### [Problem requirements]
Copy the items below word for word, starting at the line with "Which slice is the largest?" and continuing through the end of the items. Leave the pictures out of your answer.

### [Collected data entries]
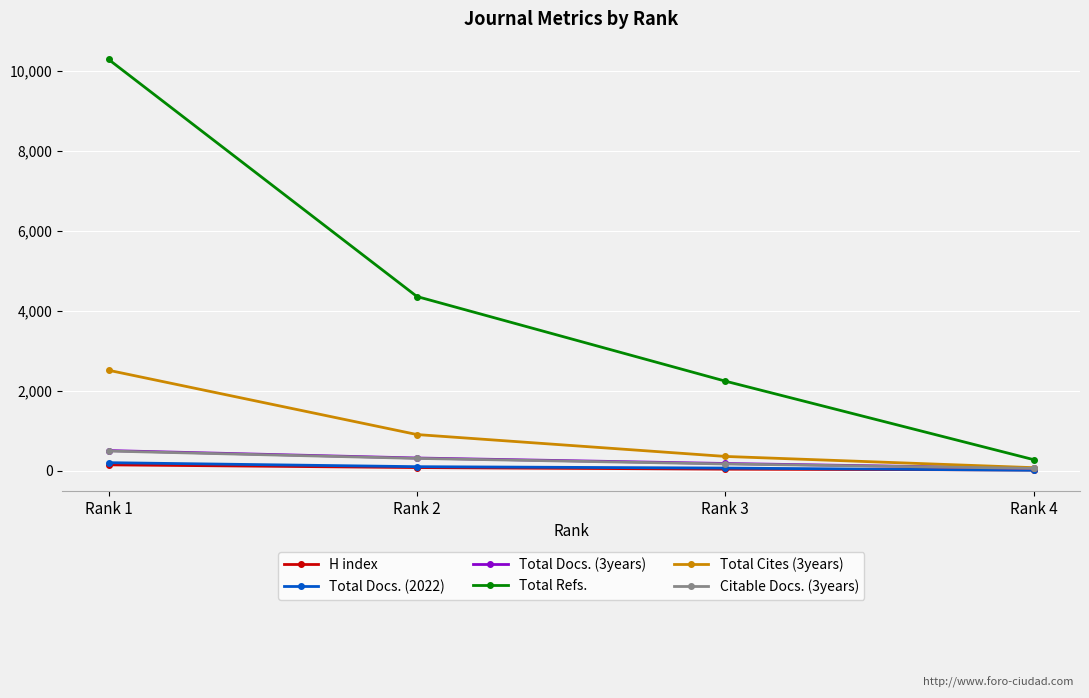

What is the smallest value displayed?

8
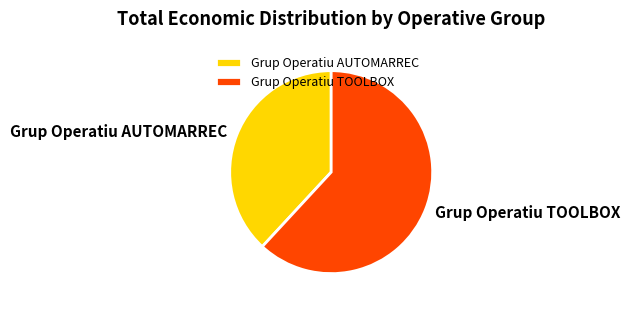

Which slice is the largest?

Grup Operatiu TOOLBOX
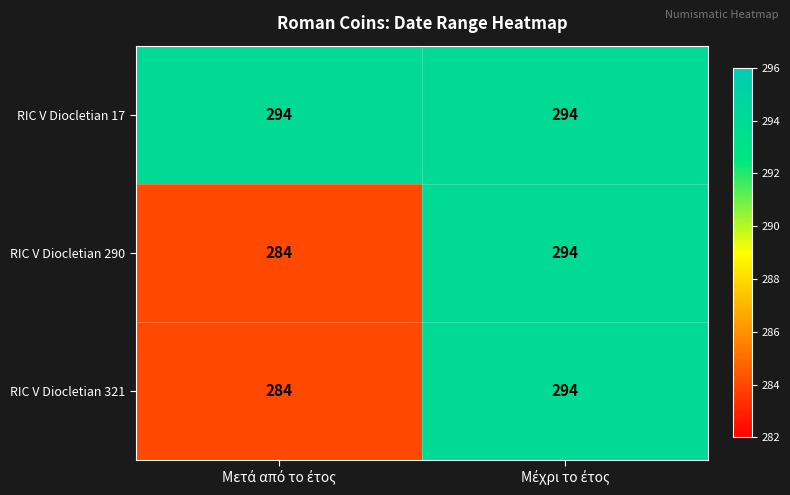

What is the difference between the maximum and minimum values in the RIC V Diocletian 290 series?

10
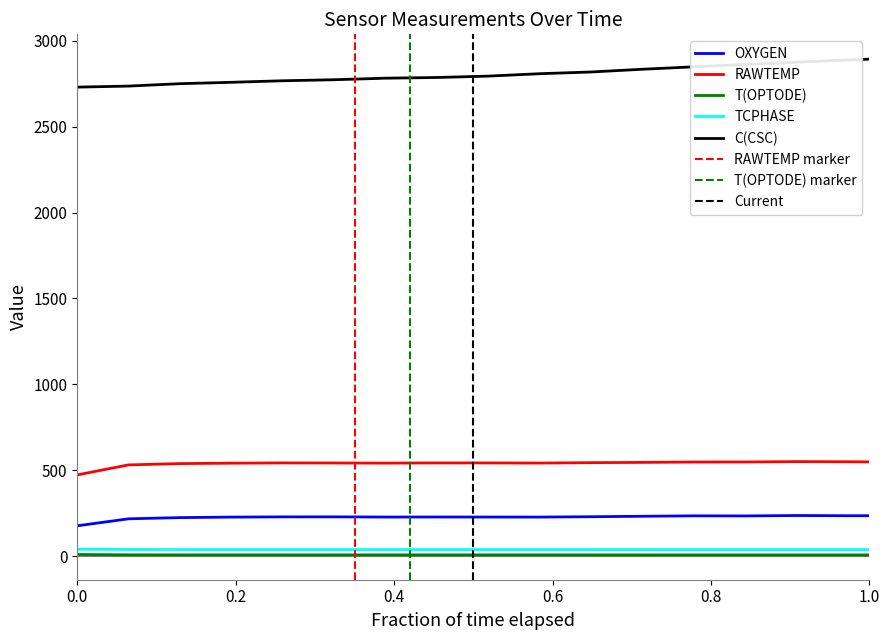

True or false: C(CSC) and OXYGEN cross at least once.

False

### [Response box]
Which slice is the largest?

Grup Operatiu TOOLBOX

What is the difference between the maximum and minimum values in the RIC V Diocletian 290 series?

10

True or false: C(CSC) and OXYGEN cross at least once.

False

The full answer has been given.